**TASK DETAILS:** Update the lines from the first one through the line that contains "The key message" by replacing "public office" with "elected office" and keeping everything else unchanged. Leave the pictures out of your output.

**PROVIDED RECORDS:**
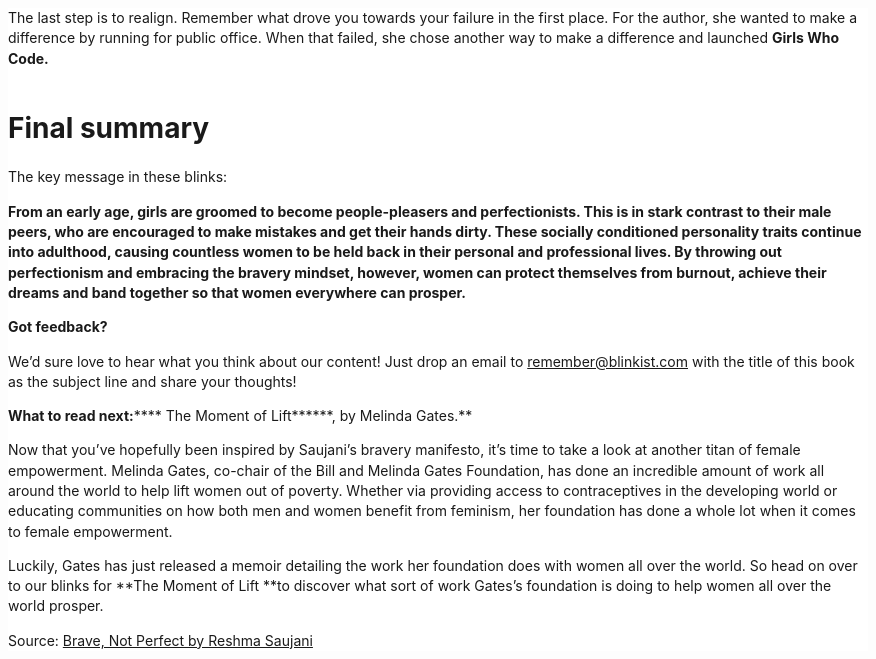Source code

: The last step is to realign. Remember what drove you towards your failure in the first place. For the author, she wanted to make a difference by running for public office. When that failed, she chose another way to make a difference and launched **Girls Who Code.**

# Final summary

The key message in these blinks:

**From an early age, girls are groomed to become people-pleasers and perfectionists. This is in stark contrast to their male peers, who are encouraged to make mistakes and get their hands dirty. These socially conditioned personality traits continue into adulthood, causing countless women to be held back in their personal and professional lives. By throwing out perfectionism and embracing the bravery mindset, however, women can protect themselves from burnout, achieve their dreams and band together so that women everywhere can prosper.**

**Got feedback?**

We’d sure love to hear what you think about our content! Just drop an email to remember@blinkist.com with the title of this book as the subject line and share your thoughts!

**What to read next:****** The Moment of Lift******, by Melinda Gates.**

Now that you’ve hopefully been inspired by Saujani’s bravery manifesto, it’s time to take a look at another titan of female empowerment. Melinda Gates, co-chair of the Bill and Melinda Gates Foundation, has done an incredible amount of work all around the world to help lift women out of poverty. Whether via providing access to contraceptives in the developing world or educating communities on how both men and women benefit from feminism, her foundation has done a whole lot when it comes to female empowerment.

Luckily, Gates has just released a memoir detailing the work her foundation does with women all over the world. So head on over to our blinks for **The Moment of Lift **to discover what sort of work Gates’s foundation is doing to help women all over the world prosper.


Source: [Brave, Not Perfect by Reshma Saujani](https://www.blinkist.com/en/nc/daily/reader/brave-not-perfect-en)
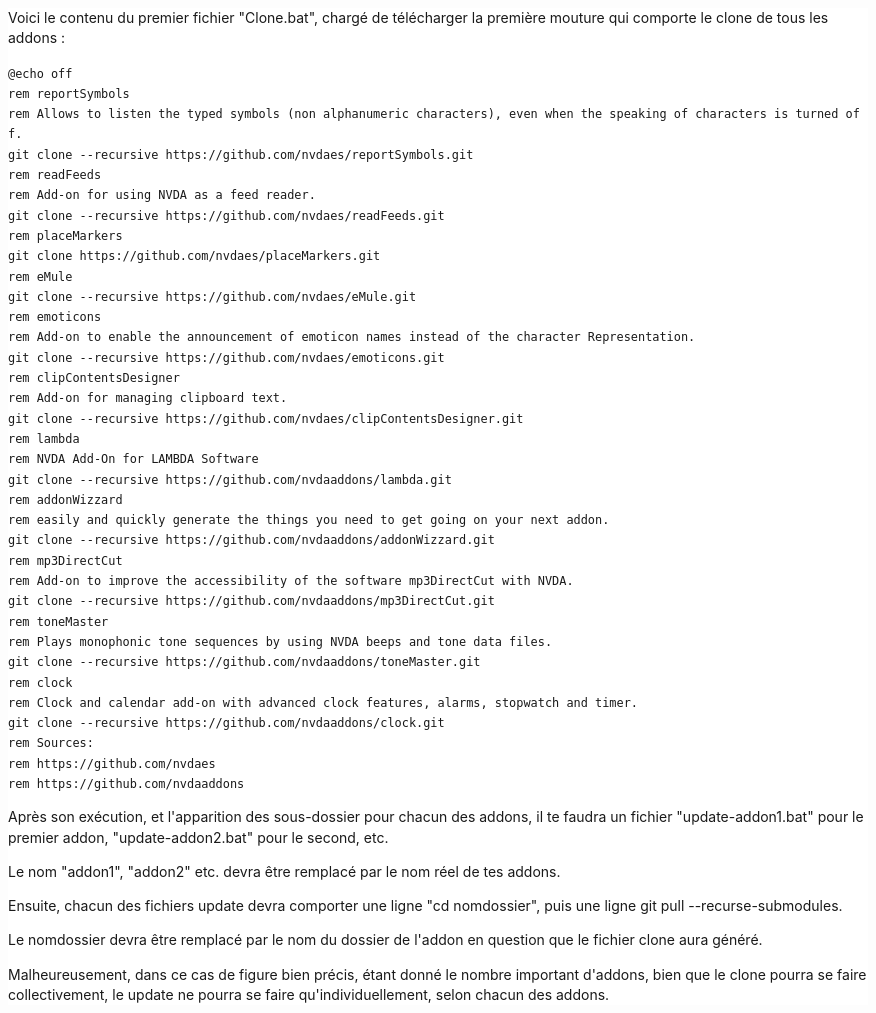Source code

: Voici le contenu du  premier fichier "Clone.bat", chargé de télécharger la première mouture qui comporte le clone de tous les addons :                         
 
 `@echo off`                         
`rem reportSymbols`             
`rem Allows to listen the typed symbols (non alphanumeric characters), even when the speaking of characters is turned off.`          
`git clone --recursive https://github.com/nvdaes/reportSymbols.git`                
`rem readFeeds`                   
`rem Add-on for using NVDA as a feed reader.`                      
`git clone --recursive https://github.com/nvdaes/readFeeds.git`             
`rem placeMarkers`               
`git clone https://github.com/nvdaes/placeMarkers.git`                  
`rem eMule`             
`git clone --recursive https://github.com/nvdaes/eMule.git`                
`rem emoticons`                   
`rem Add-on to enable the announcement of emoticon names instead of the character Representation.`                          
`git clone --recursive https://github.com/nvdaes/emoticons.git`                  
`rem clipContentsDesigner`             
`rem Add-on for managing clipboard text.`            
`git clone --recursive https://github.com/nvdaes/clipContentsDesigner.git`             
`rem lambda`                           
`rem NVDA Add-On for LAMBDA Software`                      
`git clone --recursive https://github.com/nvdaaddons/lambda.git`            
`rem addonWizzard`                    
`rem easily and quickly generate the things you need to get going on your next addon.`                   
`git clone --recursive https://github.com/nvdaaddons/addonWizzard.git`                     
`rem mp3DirectCut`                 
`rem Add-on to improve the accessibility of the software mp3DirectCut with NVDA.`                    
`git clone --recursive https://github.com/nvdaaddons/mp3DirectCut.git`                               
`rem toneMaster`           
`rem Plays monophonic tone sequences by using NVDA beeps and tone data files.`                               
`git clone --recursive https://github.com/nvdaaddons/toneMaster.git`                
`rem clock`                         
`rem Clock and calendar add-on with advanced clock features, alarms, stopwatch and timer.`                     
`git clone --recursive https://github.com/nvdaaddons/clock.git`                  
`rem Sources:`                         
`rem https://github.com/nvdaes`                            
`rem https://github.com/nvdaaddons`                            

Après son exécution, et l'apparition des sous-dossier pour chacun des addons, il te faudra un fichier "update-addon1.bat" pour le premier addon, "update-addon2.bat" pour le second, etc.                       

Le nom "addon1", "addon2" etc. devra être remplacé par le nom réel de tes addons.                                   

Ensuite, chacun des fichiers update devra comporter une ligne "cd nomdossier", puis une ligne git pull --recurse-submodules.                           

Le nomdossier devra être remplacé par le nom du dossier de l'addon en question que le fichier clone aura généré.                          

Malheureusement, dans ce cas de figure bien précis, étant donné le nombre important d'addons, bien que le clone pourra se faire collectivement, le update ne pourra se faire qu'individuellement, selon chacun des addons.                               
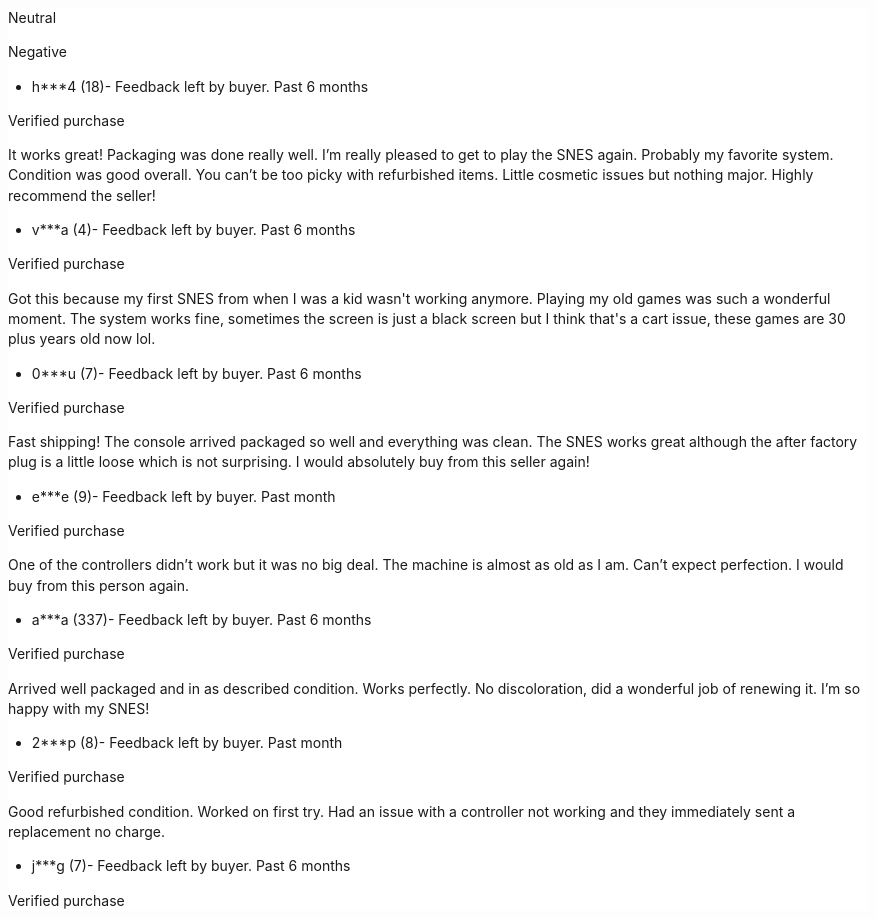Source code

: Neutral

Negative

  * h***4 (18)- Feedback left by buyer.
Past 6 months

Verified purchase

It works great! Packaging was done really well. I’m really pleased to get to
play the SNES again. Probably my favorite system. Condition was good overall.
You can’t be too picky with refurbished items. Little cosmetic issues but
nothing major. Highly recommend the seller!

  * v***a (4)- Feedback left by buyer.
Past 6 months

Verified purchase

Got this because my first SNES from when I was a kid wasn't working anymore.
Playing my old games was such a wonderful moment. The system works fine,
sometimes the screen is just a black screen but I think that's a cart issue,
these games are 30 plus years old now lol.

  * 0***u (7)- Feedback left by buyer.
Past 6 months

Verified purchase

Fast shipping! The console arrived packaged so well and everything was clean.
The SNES works great although the after factory plug is a little loose which is
not surprising. I would absolutely buy from this seller again!

  * e***e (9)- Feedback left by buyer.
Past month

Verified purchase

One of the controllers didn’t work but it was no big deal. The machine is almost
as old as I am. Can’t expect perfection. I would buy from this person again.

  * a***a (337)- Feedback left by buyer.
Past 6 months

Verified purchase

Arrived well packaged and in as described condition. Works perfectly. No
discoloration, did a wonderful job of renewing it. I’m so happy with my SNES!

  * 2***p (8)- Feedback left by buyer.
Past month

Verified purchase

Good refurbished condition. Worked on first try. Had an issue with a controller
not working and they immediately sent a replacement no charge.

  * j***g (7)- Feedback left by buyer.
Past 6 months

Verified purchase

**RESPONSE AREA:**
Source code

: The last step is to realign. Remember what drove you towards your failure in the first place. For the author, she wanted to make a difference by running for elected office. When that failed, she chose another way to make a difference and launched **Girls Who Code.**

# Final summary

The key message in these blinks:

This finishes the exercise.